BEGIN Exercise data
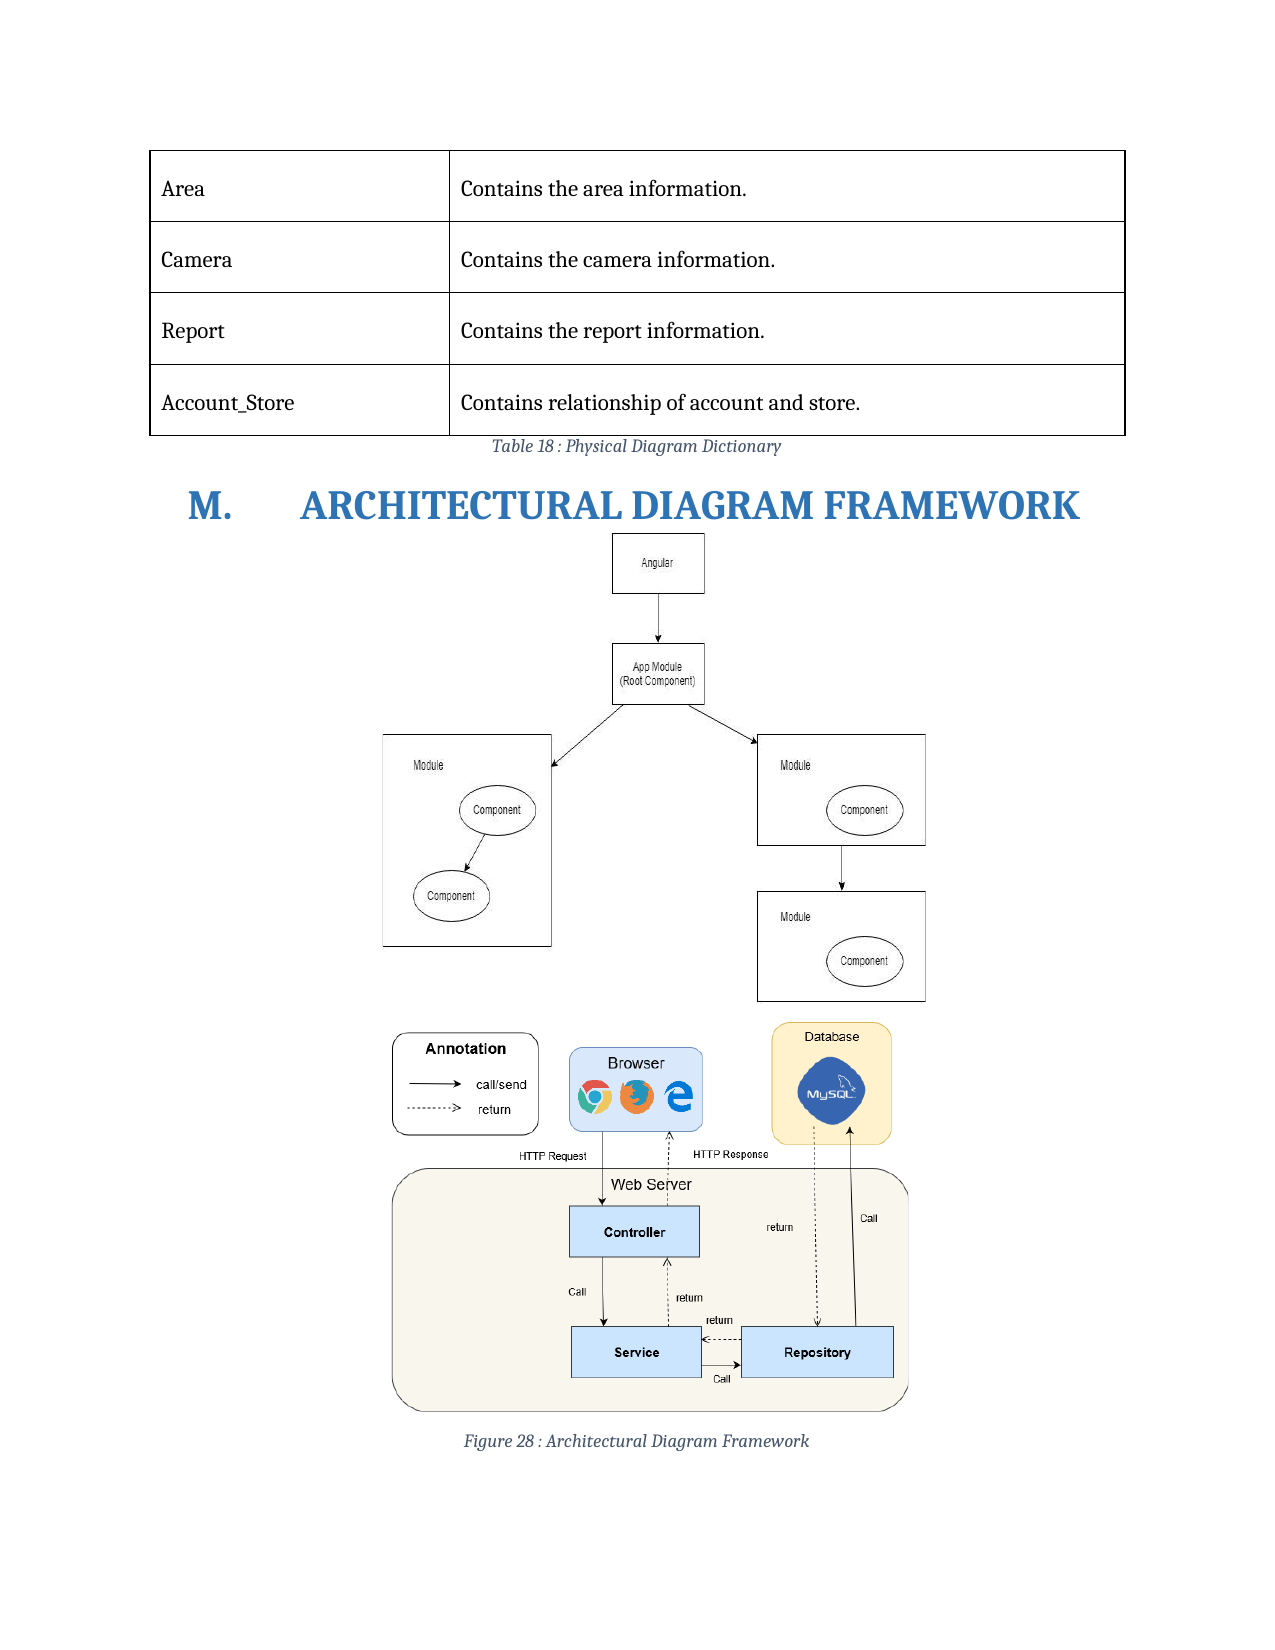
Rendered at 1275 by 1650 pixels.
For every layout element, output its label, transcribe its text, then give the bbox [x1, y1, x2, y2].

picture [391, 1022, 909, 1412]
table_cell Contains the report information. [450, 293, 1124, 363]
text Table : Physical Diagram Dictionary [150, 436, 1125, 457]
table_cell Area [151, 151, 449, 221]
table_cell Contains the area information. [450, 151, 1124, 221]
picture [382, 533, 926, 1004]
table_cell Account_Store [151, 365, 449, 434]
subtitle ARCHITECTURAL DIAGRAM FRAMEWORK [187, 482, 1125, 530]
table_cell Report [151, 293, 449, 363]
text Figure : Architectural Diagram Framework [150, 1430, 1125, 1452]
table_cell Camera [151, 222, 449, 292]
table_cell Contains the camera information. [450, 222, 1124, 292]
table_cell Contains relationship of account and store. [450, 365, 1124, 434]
END Exercise data
BEGIN Exercise data
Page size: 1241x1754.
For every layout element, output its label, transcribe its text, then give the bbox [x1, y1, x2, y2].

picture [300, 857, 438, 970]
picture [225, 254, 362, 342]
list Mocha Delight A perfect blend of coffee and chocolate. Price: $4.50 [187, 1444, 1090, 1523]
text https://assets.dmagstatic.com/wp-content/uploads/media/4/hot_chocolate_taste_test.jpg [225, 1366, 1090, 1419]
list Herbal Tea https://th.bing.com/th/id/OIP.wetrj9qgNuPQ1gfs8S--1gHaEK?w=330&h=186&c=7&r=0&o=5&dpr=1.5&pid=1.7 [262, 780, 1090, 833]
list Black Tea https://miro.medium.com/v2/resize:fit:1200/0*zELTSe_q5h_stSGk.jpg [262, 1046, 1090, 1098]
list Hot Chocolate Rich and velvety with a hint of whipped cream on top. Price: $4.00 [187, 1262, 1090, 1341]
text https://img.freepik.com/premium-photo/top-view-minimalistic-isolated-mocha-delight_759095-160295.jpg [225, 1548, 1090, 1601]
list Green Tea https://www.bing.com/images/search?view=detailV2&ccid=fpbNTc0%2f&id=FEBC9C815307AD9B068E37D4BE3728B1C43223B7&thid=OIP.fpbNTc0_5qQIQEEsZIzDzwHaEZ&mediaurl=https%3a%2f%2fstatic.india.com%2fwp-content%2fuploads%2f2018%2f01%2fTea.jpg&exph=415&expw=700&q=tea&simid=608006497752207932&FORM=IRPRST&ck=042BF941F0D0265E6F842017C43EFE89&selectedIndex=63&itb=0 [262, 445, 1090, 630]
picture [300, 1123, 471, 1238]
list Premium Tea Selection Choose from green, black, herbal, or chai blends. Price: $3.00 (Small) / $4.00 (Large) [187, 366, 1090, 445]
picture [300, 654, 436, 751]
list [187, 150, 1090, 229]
END Exercise data
BEGIN Exercise data
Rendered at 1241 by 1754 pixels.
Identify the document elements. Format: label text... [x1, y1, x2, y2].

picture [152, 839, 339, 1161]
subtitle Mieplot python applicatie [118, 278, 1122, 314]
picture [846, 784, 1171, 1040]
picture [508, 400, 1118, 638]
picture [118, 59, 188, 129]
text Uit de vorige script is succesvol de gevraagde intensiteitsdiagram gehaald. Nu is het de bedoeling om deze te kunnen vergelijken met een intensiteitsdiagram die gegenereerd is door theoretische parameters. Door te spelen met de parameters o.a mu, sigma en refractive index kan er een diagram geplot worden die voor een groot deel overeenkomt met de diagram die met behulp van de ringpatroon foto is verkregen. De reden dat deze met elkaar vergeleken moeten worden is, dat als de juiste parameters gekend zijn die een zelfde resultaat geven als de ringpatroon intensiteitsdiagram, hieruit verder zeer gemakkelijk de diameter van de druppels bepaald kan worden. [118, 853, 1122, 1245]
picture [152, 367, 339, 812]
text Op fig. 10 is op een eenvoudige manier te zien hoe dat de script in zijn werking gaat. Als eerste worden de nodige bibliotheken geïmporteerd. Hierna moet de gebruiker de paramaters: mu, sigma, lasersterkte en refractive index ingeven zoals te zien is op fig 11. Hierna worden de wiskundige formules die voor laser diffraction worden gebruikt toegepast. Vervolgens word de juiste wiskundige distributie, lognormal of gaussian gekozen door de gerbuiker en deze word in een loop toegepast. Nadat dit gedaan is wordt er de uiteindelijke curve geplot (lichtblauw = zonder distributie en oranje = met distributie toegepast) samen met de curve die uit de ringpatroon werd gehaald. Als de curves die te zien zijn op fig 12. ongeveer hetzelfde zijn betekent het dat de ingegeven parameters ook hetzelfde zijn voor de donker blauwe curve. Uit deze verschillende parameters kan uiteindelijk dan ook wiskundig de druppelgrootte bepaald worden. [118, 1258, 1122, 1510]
END Exercise data
* [Job] Identify the lines above with the word "Rendered". Copy them.

* [Result of the exercise]
Rendered at 1275 by 1650 pixels.
Rendered at 1241 by 1754 pixels.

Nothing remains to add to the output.